La première chose que nous apprenons est la marche consciente, en « homolatéralité » et en « controlatéralité », il s'agit des développements de formes de marche appelées le balansé-marché. Dans la danse, la façon active et la façon passive sont mélangées et contribuent, moins à détruire l'autre, qu'à l'éveiller. La source profonde du danmyé, quand elle est correctement comprise, est l'éveil de l'être dans toutes ses dimensions, dans tous les chemins du savoir. C'est en fait la rencontre avec ce qu'il y a de plus profond en nous. Ça passe par des choses élémentaires. Tout le monde va chercher peut-être dans la magie ou les livres : non ! Cela passe par les choses simples de la vie : apprendre à marcher correctement, apprendre à esquiver correctement, apprendre à être régulier dans sa cadence, dans son travail, dans sa persévérance. Ça passe par des choses qui travaillent le corps, le mental, qui préparent à l'ouverture d'esprit. Ça, on peut l'apprendre.
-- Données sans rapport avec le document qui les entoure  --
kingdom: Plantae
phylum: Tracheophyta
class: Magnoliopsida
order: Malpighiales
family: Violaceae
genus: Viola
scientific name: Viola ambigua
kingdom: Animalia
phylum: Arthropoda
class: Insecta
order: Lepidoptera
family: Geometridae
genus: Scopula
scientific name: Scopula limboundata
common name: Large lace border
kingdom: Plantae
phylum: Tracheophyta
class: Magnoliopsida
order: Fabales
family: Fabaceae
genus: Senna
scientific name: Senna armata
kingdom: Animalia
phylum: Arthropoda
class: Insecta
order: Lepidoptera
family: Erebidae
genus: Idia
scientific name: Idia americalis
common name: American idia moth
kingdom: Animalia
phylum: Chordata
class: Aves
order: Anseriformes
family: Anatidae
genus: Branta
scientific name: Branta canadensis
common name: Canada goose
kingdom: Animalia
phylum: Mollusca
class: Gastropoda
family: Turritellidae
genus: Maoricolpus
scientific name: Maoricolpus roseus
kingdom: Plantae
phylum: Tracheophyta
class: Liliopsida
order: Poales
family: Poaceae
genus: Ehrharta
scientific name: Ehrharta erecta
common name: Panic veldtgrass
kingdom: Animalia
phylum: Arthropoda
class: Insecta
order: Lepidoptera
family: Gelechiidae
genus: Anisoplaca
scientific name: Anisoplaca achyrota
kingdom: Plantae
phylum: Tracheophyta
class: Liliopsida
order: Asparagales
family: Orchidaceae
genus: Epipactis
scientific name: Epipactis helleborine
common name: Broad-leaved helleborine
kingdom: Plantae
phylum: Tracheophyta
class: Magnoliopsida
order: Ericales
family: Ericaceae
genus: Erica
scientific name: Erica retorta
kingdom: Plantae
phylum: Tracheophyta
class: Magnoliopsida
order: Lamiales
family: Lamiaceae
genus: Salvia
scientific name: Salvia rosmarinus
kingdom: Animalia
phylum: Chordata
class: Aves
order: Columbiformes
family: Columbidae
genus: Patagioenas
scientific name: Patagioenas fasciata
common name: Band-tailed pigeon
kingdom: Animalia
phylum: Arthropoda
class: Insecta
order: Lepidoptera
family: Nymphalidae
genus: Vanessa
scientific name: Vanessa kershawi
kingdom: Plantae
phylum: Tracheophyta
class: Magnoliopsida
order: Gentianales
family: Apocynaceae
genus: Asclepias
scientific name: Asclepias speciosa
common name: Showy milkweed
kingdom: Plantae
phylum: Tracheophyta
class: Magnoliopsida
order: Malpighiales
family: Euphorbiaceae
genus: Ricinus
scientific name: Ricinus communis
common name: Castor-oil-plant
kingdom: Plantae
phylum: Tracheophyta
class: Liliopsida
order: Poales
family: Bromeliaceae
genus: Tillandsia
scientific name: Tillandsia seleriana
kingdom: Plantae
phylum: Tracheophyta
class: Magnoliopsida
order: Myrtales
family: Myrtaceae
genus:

P.V.P. : Ton explication est très précieuse, parce que nous n'avons pas forcément les codes pour comprendre ce qui est en jeu. Pour percevoir en profondeur le danmyé, faut-il selon toi en connaître le trajet historique ?
photo : Cyg |
P.D. : Il faut que celui qui entraîne au danmyé puisse parler en connaissance de cause. Il n'y a pas beaucoup de personnes en Martinique qui peuvent parler de cette façon. Même si je pense peut-être, à l'heure actuelle, être celui qui fait la recherche la plus poussée, il est vrai que nous sommes plusieurs à chercher dans la même direction. Tôt ou tard, nous allons mettre nos connaissances en commun et nous serons clairs sur cet art. En tout cas, les grandes lignes sont tracées. Si nous voulons parler du point de vue national, je suis très clair là-dessus : nous n'avons rien à envier aux autres arts martiaux. Nous avons tout simplement à développer le nôtre.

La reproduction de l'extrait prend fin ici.